What skills should I put on a resume with no experience?

With little or no work experience, lean on transferable skills, technical skills, and evidence from school, projects, internships, volunteering, and part-time jobs. Transferable skills are abilities that carry across contexts, like communication, teamwork, research, time management, and problem-solving, and they are legitimate as long as you can point to where you used them. Pair those with any concrete hard skills you have, such as software you know, languages you speak, coursework tools, or certifications, because those are the keywords that help you get found. The key move is to prove the skill with a real example rather than just naming it: a class project, a club you organized, a fundraiser you ran, or a freelance task all count as evidence. Then mirror the exact skills the entry-level posting lists, so your relevant coursework and projects line up with what the employer is scanning for.

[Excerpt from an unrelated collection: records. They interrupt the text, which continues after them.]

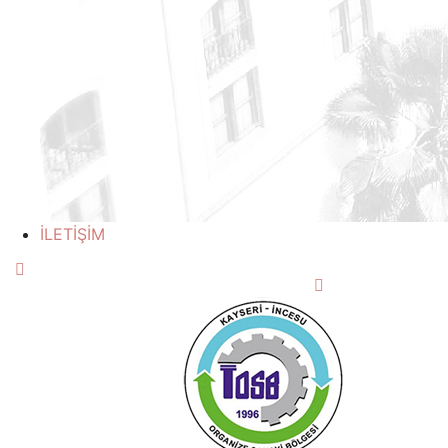
İLETİŞİM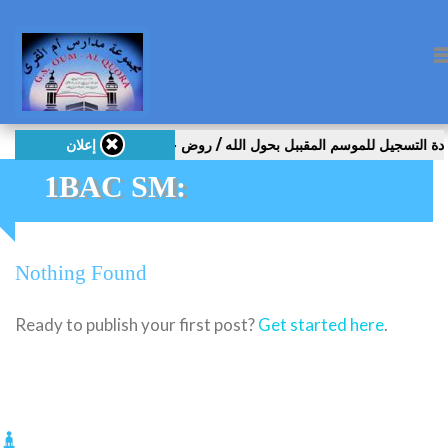
إعلان
1BAC SM:
Nothing Found
Ready to publish your first post?
Get started here
.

Where should the skills section go on a resume?

For most people, the skills section sits near the top of the resume, just under your summary and above or beside your work experience, so a recruiter sees your key skills in the first few seconds of scanning. If you have strong, directly relevant experience, keep the skills section short and let experience lead. If you are early in your career, changing fields, or applying for a technical role where specific tools matter a lot, a prominent skills section higher up helps, because it front-loads the exact keywords the job is looking for. Whatever the placement, keep it as clean, parseable text in a single column. Avoid putting skills only inside graphics, tables, columns, or skill bars, because many applicant tracking systems cannot read those reliably and your skills can silently disappear from the parse.

Should I list skills that are on the job description but that I don't have?

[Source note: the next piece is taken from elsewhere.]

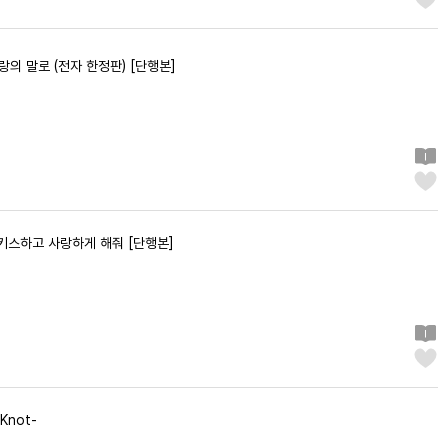
의 말로 (전자 한정판) [단행본]
 키스하고 사랑하게 해줘 [단행본]
Knot-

No. Never add a skill you cannot honestly back up, because it will surface in the interview or on the job and cost you far more than the missing keyword ever would. The right response to a required skill you lack is not to fake it but to decide whether the gap is small enough to close or acknowledge. If it is a tool very close to one you know, you can note the adjacent experience honestly. If it is a genuine core requirement you do not meet, that is useful information about fit, not something to paper over. The productive version of this is to compare your real skills against the posting before you apply, see exactly which required skills you match and which you are missing, and then either strengthen the honest matches or target roles where your gaps are smaller.